Mlange Signatures and Low Oxygen Fugacity in Eclogite Xenoliths From the Crust-Mantle Transition Below a Mesoproterozoic Collision Belt

Subduction zones represent the main interface between Earth's surface and its deep interior. Metamorphic reactions during subduction cause fluid or melt loss from seawater-altered oceanic crust and sediment, which enriches the overlying mantle, and possibly oxidizes it. This would explain why the mantle sources of subduction zone magmas appear to be more oxidized than in other tectonic settings. However, the details of the mass transfer in this deep environment are difficult to constrain because it is inaccessible. Using rare deep-seated magmas (kimberlites) as probes of a ca. 1.2 billion year old southern African subduction zone, we investigated eclogite fragments that originated as subducted oceanic crust and were much later plucked from the wallrocks by the ascending magma.

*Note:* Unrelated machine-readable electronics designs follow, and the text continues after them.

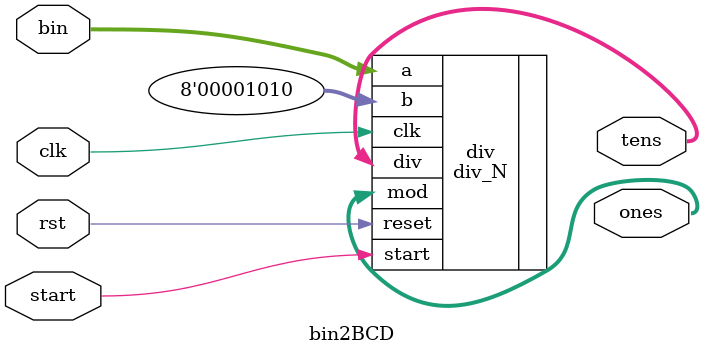
<source format=v>
`timescale 1ns / 1ps
module bin2BCD #(parameter bits=8)(
    input [7:0] bin,
    input rst,
    input clk,
    input start,
    output [3:0] tens,
    output [3:0] ones
    );

div_N #(.bits(bits)) div(.clk(clk), .reset(rst), .start(start), .a(bin), .b(8'd10), .div(tens), .mod(ones));

endmodule

</source>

These eclogites show elemental and isotopic signatures of interaction with subducted sediments, pointing to mingling processes similar to those observed in modern subduction zones. We also estimated their oxygen fugacity, a measure of the chemical potential of oxygen. We find that sulfur, which has been implicated in mantle oxidation, would have only been stable in these rocks in its reduced form, making even seawater-altered eclogites sinks rather than sources of oxygen, with implications for the transfer of sulfur-loving metals across the mantle-to-crust-boundary.